Nenhum sobreviveu às guerras das tribos rapa nui, que se voltaram contra as estátuas nos anos 1700, e muitas também foram assoladas por tsunamis. Há sempre muita gente para ver e, portanto, vale a pena visitá-los logo cedo, quando o lugar está mais vazio. Assim também sobra tempo para atravessar a ilha (que tem formato de triângulo graças à presença de três vulcões, um em cada ponta) rumo às únicas duas praias de areia que existem por lá: Ovahe, pequena, cujo acesso se dá pelo alto e proporciona uma linda vista panorâmica, e Anakena, a mais famosa, com areias clara, coqueiros e, como não poderia deixar de ser, uma linda plataforma de moais.
Ainda na trilha das estátuas há pelo menos mais um passeio obrigatório, chamado de Ahu Te Peu–Hanga Roa. Trata-se de uma caminhada de meio dia que margeia falésias com lindas vistas para o Pacífico e que passam pelas cavernas em que os antigos rapa nui moravam, como a imensa Ana Kakenga. O ideal é fazer esse tour pela tarde, pois o término se dá próximo a Hanga Roa, o centrinho de Páscoa.
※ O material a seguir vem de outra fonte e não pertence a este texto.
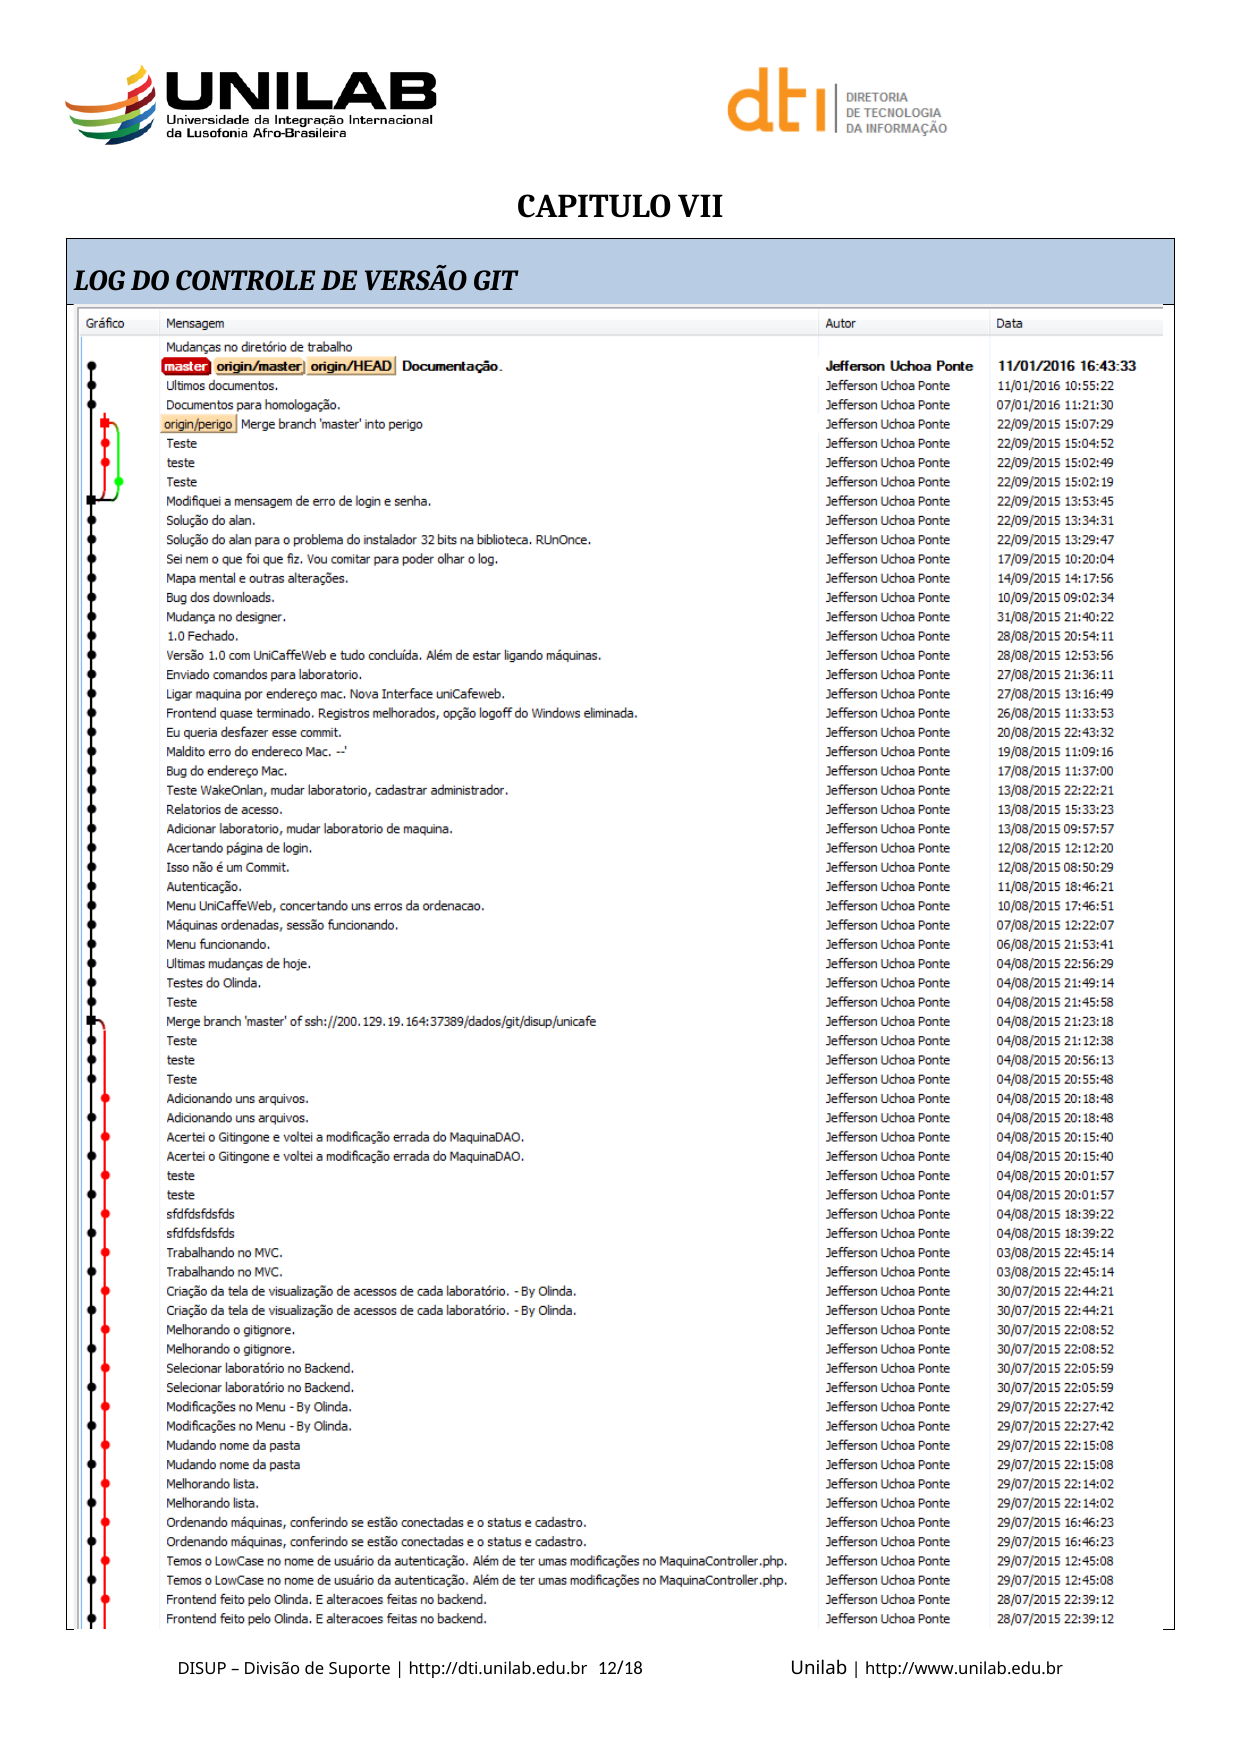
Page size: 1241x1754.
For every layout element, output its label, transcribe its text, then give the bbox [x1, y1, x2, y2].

picture [73, 304, 1163, 1629]
picture [727, 56, 955, 145]
subtitle CAPITULO VII [75, 187, 1165, 226]
table_header LOG DO CONTROLE DE VERSÃO GIT [67, 239, 1174, 304]
table_cell [67, 305, 73, 1629]
table_cell [74, 305, 1174, 1630]
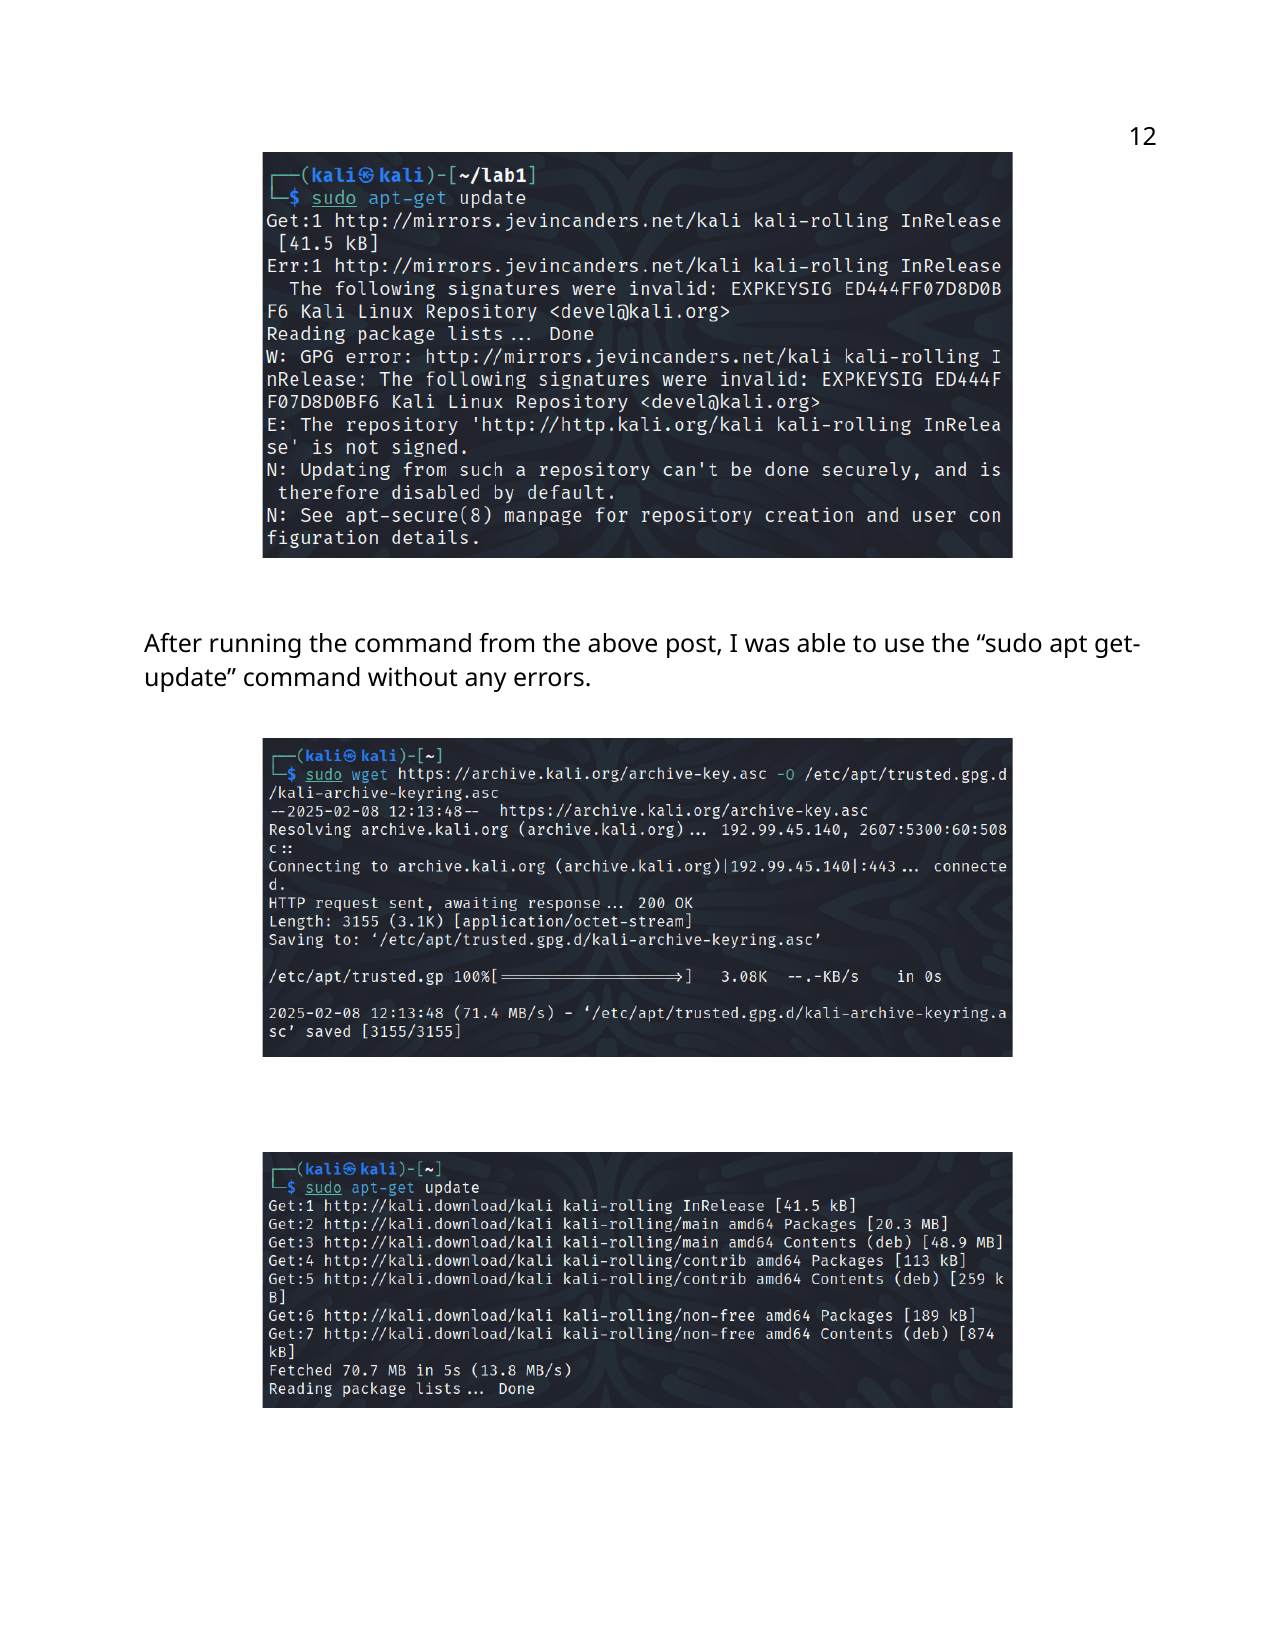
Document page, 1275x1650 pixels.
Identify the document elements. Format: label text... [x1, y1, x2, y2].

picture [262, 738, 1013, 1057]
picture [262, 152, 1013, 558]
text After running the command from the above post, I was able to use the “sudo apt get- [118, 625, 1157, 659]
text update” command without any errors. [118, 659, 1157, 693]
picture [262, 1152, 1013, 1408]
Ali há vida noturna agitada nos meses mais quentes do ano, um mercado artesanal e o acesso a um sítio histórico com moais importantes, chamado Ahu Tahai. Um deles é o Ko Te Riku, único com olhos restaurados (originalmente eles eram feitos de corais). O outro é o Ahu Vai Ure, um conjunto de cinco estátuas atrás do qual o sol se põe em uma das imagens mais clássicas da ilha.
Homem-pássaro
Passado o período dos moais, por cerca de 200 anos, entre os séculos 18 e o início do século 20, a Ilha de Páscoa viveu uma nova e curiosa fase: a era dos homens-pássaro. Todos os anos, no início da primavera, um candidato de cada tribo que habitava a região participava de uma competição chamada Tangata Manu, que consistia em correr perigosamente pelas paredes de uma cratera de vulcão, escalar escarpas, nadar no mar por 1,4 km com o auxílio de pedaços de pau feitos com totora e alcançar uma ilha, onde manutaras (espécie de gaivota já extinta por lá) depositavam seus ovos.
Quem chegasse primeiro tinha prioridade na escolha do ponto de observação das aves e, assim, levava vantagem em relação aos demais competidores na captura de um ovo. O vencedor concedia ao líder de sua tribo o poder de reinar a ilha por um ano, podendo fazer o que quiser, até mesmo saquear tribos rivais, mas consciente de que, após a prova seguinte, tudo poderia mudar.
Já o competidor, que se preparava a vida toda para a prova, ganhava uma série de honrarias, entre elas a escolha de uma mulher virgem entre as candidatas selecionadas por cada tribo e que passavam boa parte da vida trancadas em uma caverna, sem luz do sol, o que as deixava com a pele alva.
Tudo isso fazia parte de um culto ao deus Make-Make, símbolo de fertilidade, cujo epicentro se dava na vila cerimonial de Orongo. Ali está um museu que conta a história do Homem-Pássaro, com boas ilustrações. Mais o auge do passeio se dá na cratera do vulcão em que era realizada parte da competição, o Rano Kau, do qual se pode observar a ilha em que os ovos eram capturados ali, sozinha, no meio do Pacífico, tal qual um símbolo do isolamento que faz da Ilha de Páscoa um dos locais mais espetaculares do planeta.